Title: An Excursion in Probabilistic Hashing Techniques for Big Data

Speaker: Anshumali Shrivastava, Rice University

Abstract: Large scale machine learning and data mining applications are constantly dealing with datasets at TB scale and the anticipation is that soon it will reach PB levels. At this scale conventional algorithms fail and simple data mining operations such as search, learning, clustering, etc. become challenging In this talk, I will introduce probabilistic hashing techniques for large scale search and learning. I will show how the old hashing framework, originally meant for sub-linear search, can be converted into fast learning algorithms. I will talk about our recent success in constructing hash functions for dot product by making use of asymmetry. Such a construction is not possible in the conventional setting and was a known hard problem. I will further show the direct consequence of hashing inner products in speeding up popular learning algorithms. Later, I will discuss the recent improvements that I found in some decade old textbook hashing algorithms, which will include the fastest way of performing minwise hashing in practice.

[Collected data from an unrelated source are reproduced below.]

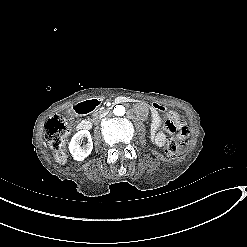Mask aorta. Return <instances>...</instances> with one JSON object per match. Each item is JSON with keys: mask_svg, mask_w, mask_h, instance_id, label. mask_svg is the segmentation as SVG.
<instances>
[{"mask_svg": "<svg viewBox=\"0 0 247 247\" xmlns=\"http://www.w3.org/2000/svg\"><path fill=\"white\" fill-rule=\"evenodd\" d=\"M115 116H123L125 114V107L122 105H116L113 109Z\"/></svg>", "mask_w": 247, "mask_h": 247, "instance_id": "aorta-1", "label": "aorta"}]
</instances>
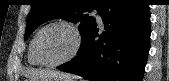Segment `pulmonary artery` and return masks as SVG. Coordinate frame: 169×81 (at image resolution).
I'll list each match as a JSON object with an SVG mask.
<instances>
[{"instance_id":"1","label":"pulmonary artery","mask_w":169,"mask_h":81,"mask_svg":"<svg viewBox=\"0 0 169 81\" xmlns=\"http://www.w3.org/2000/svg\"><path fill=\"white\" fill-rule=\"evenodd\" d=\"M97 18H98L99 23H101V24H102V19H101V17H100V16H98Z\"/></svg>"}]
</instances>
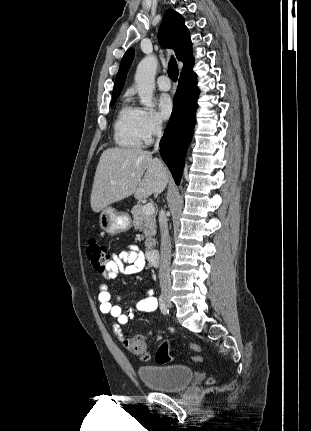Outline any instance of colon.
<instances>
[{
    "label": "colon",
    "mask_w": 311,
    "mask_h": 431,
    "mask_svg": "<svg viewBox=\"0 0 311 431\" xmlns=\"http://www.w3.org/2000/svg\"><path fill=\"white\" fill-rule=\"evenodd\" d=\"M87 257L93 266V268L100 274H104L106 270V263L110 259V254L105 245L98 241H90L86 248ZM125 348L132 354L146 360L150 357L147 343L143 336L137 335L124 341ZM189 348L195 352L202 350L198 344H190ZM170 342L165 340L159 346L156 353V361L160 364H164L170 360ZM194 362H201L202 357L200 355H194L191 357Z\"/></svg>",
    "instance_id": "obj_1"
}]
</instances>
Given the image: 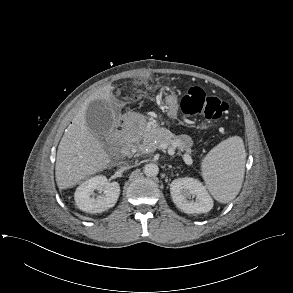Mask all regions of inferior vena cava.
I'll return each instance as SVG.
<instances>
[{
	"instance_id": "inferior-vena-cava-1",
	"label": "inferior vena cava",
	"mask_w": 293,
	"mask_h": 293,
	"mask_svg": "<svg viewBox=\"0 0 293 293\" xmlns=\"http://www.w3.org/2000/svg\"><path fill=\"white\" fill-rule=\"evenodd\" d=\"M129 168H130L129 165H124V166L121 167V170L124 171V170H127V169H129Z\"/></svg>"
}]
</instances>
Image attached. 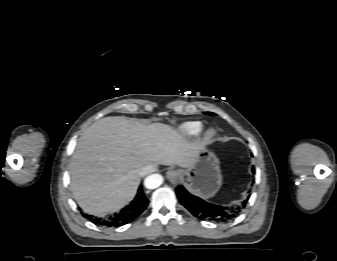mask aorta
<instances>
[{
  "label": "aorta",
  "instance_id": "1",
  "mask_svg": "<svg viewBox=\"0 0 337 261\" xmlns=\"http://www.w3.org/2000/svg\"><path fill=\"white\" fill-rule=\"evenodd\" d=\"M163 183V177L160 174H151L144 180L147 189H156Z\"/></svg>",
  "mask_w": 337,
  "mask_h": 261
}]
</instances>
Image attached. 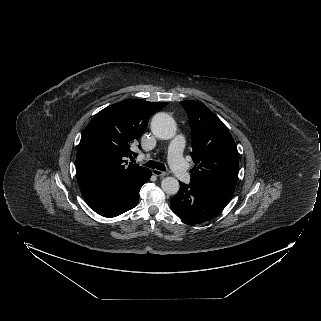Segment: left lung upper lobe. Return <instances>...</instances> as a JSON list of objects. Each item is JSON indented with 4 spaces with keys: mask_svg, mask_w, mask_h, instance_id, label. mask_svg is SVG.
Wrapping results in <instances>:
<instances>
[{
    "mask_svg": "<svg viewBox=\"0 0 321 321\" xmlns=\"http://www.w3.org/2000/svg\"><path fill=\"white\" fill-rule=\"evenodd\" d=\"M192 130V159L195 162L191 182L236 186L238 151L224 123L203 103L181 102Z\"/></svg>",
    "mask_w": 321,
    "mask_h": 321,
    "instance_id": "obj_1",
    "label": "left lung upper lobe"
}]
</instances>
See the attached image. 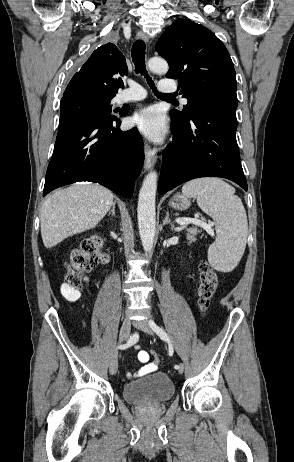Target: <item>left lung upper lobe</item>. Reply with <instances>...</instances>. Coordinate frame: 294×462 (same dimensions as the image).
I'll return each instance as SVG.
<instances>
[{
    "mask_svg": "<svg viewBox=\"0 0 294 462\" xmlns=\"http://www.w3.org/2000/svg\"><path fill=\"white\" fill-rule=\"evenodd\" d=\"M156 51L169 63L167 78L179 79L180 94L188 103L171 118L188 122L211 103L238 104L236 73L224 44L206 27L184 19L161 35Z\"/></svg>",
    "mask_w": 294,
    "mask_h": 462,
    "instance_id": "left-lung-upper-lobe-1",
    "label": "left lung upper lobe"
}]
</instances>
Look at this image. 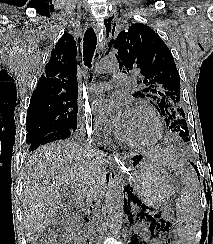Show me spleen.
<instances>
[{"instance_id": "1", "label": "spleen", "mask_w": 213, "mask_h": 244, "mask_svg": "<svg viewBox=\"0 0 213 244\" xmlns=\"http://www.w3.org/2000/svg\"><path fill=\"white\" fill-rule=\"evenodd\" d=\"M165 165L183 177L185 187L176 201L177 232L182 244H194L202 221L197 178L191 168L175 158H169Z\"/></svg>"}]
</instances>
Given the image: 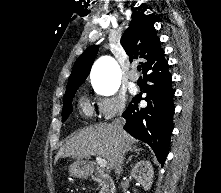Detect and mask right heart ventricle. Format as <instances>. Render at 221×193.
<instances>
[{
  "label": "right heart ventricle",
  "instance_id": "right-heart-ventricle-1",
  "mask_svg": "<svg viewBox=\"0 0 221 193\" xmlns=\"http://www.w3.org/2000/svg\"><path fill=\"white\" fill-rule=\"evenodd\" d=\"M81 109L86 116H90L92 113L91 107L86 103H81Z\"/></svg>",
  "mask_w": 221,
  "mask_h": 193
}]
</instances>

I will demonstrate the utility of the above techniques on various real applications including search, learning, collaborative filtering, record linkage, etc.

Bio: Anshumali Shrivastava is an Assistant Professor in the Department of Computer Science at Rice University with joint appointments in Statistics and ECE department. His broad research interests include large scale machine learning, randomized algorithms for big data systems and graph mining. His research on hashing inner products won Best Paper Award at NIPS 2014 while his work on representing graphs got the Best Paper Award at IEEE/ACM ASONAM 2014. He obtained his Ph. D. in computer science from Cornell University. Before joining Cornell, he worked as a scientist at FICO (Fair Isaac Corp.) research Bangalore, India. Anshumali did his bachelors and masters in mathematics and computing from Indian Institute of Technology (IIT) Kharagpur India.